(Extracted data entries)
__________

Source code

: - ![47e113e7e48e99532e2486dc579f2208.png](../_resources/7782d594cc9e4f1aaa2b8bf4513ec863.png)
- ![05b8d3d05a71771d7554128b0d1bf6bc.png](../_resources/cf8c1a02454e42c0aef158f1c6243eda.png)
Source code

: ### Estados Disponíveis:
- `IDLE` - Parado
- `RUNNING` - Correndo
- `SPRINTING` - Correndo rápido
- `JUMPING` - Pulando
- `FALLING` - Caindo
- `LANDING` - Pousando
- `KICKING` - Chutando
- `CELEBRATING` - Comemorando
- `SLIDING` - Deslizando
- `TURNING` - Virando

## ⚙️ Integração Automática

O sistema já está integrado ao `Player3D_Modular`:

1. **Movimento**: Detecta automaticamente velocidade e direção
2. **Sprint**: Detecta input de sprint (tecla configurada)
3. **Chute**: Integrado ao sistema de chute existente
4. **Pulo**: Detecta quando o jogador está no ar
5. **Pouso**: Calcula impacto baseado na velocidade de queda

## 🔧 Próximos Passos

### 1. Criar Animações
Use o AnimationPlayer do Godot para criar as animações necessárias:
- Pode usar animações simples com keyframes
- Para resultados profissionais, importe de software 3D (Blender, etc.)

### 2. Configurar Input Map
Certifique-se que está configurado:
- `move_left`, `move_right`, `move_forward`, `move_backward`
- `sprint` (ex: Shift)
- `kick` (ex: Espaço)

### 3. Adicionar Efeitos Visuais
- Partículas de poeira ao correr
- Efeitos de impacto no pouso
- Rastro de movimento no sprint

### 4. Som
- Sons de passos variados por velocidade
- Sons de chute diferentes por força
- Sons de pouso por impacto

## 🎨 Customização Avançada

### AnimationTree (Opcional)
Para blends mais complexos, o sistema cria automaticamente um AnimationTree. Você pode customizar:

__________

» Aim of the exercise
Lines from the one containing "### 3. Adicionar Efeitos Visuais" through the final line of the entries above are to be output exactly; omit all others.

» Output of the task
### 3. Adicionar Efeitos Visuais
- Partículas de poeira ao correr
- Efeitos de impacto no pouso
- Rastro de movimento no sprint

### 4. Som
- Sons de passos variados por velocidade
- Sons de chute diferentes por força
- Sons de pouso por impacto

## 🎨 Customização Avançada

### AnimationTree (Opcional)
Para blends mais complexos, o sistema cria automaticamente um AnimationTree. Você pode customizar:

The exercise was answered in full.